Activity:
Can you quote, word for word, the lines in the records below from the one containing "left elbow: (95, 162, 19)" through the one containing "left knee: (74, 246, 22)"?

Source material:
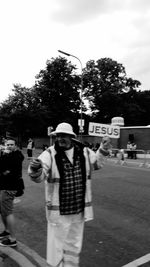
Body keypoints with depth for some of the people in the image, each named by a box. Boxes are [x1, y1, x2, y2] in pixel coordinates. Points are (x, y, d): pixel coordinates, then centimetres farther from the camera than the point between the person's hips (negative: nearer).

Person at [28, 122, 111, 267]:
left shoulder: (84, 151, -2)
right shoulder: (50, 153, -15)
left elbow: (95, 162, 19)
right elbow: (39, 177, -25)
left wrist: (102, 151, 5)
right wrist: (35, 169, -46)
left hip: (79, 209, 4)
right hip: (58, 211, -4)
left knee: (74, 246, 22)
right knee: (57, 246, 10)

==

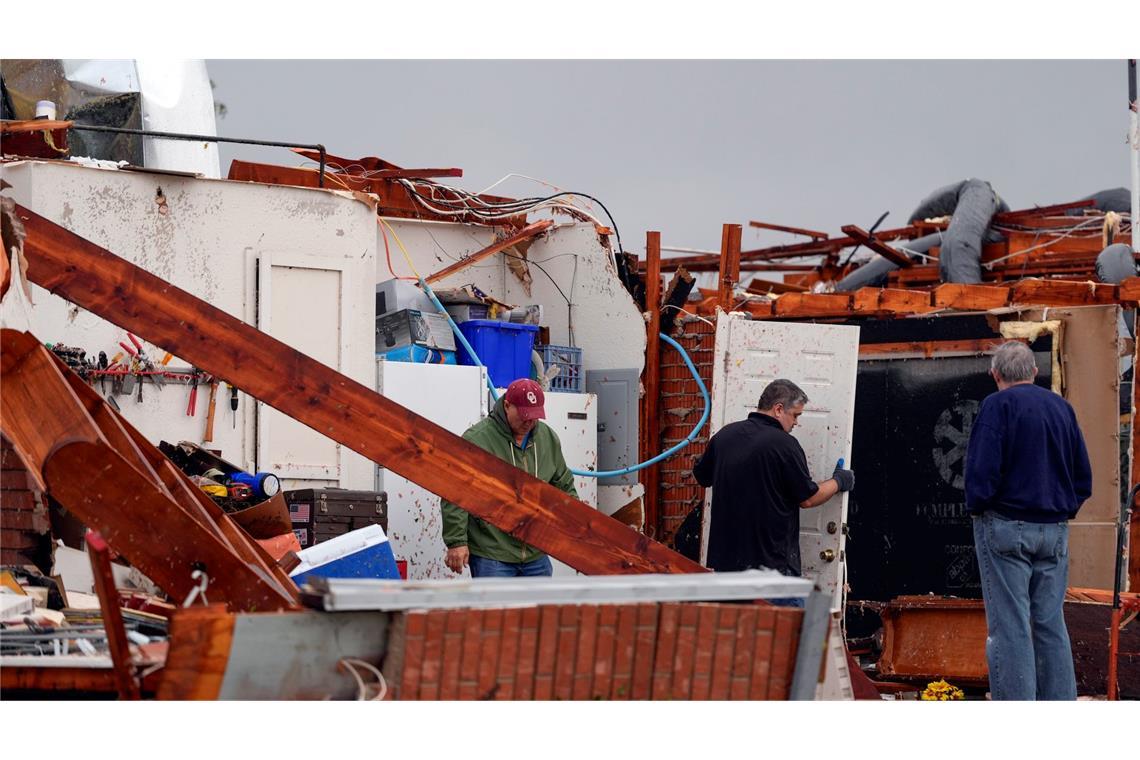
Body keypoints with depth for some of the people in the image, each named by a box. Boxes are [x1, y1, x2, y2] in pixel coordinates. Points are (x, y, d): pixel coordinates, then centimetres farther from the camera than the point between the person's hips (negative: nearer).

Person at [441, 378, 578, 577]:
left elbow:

Output for this exercise:
left elbow: (95, 162, 19)
right elbow: (39, 177, -25)
left wrist: (102, 151, 5)
right wrist: (35, 169, -46)
left hip: (79, 209, 4)
right hip: (58, 211, -4)
left knee: (74, 246, 22)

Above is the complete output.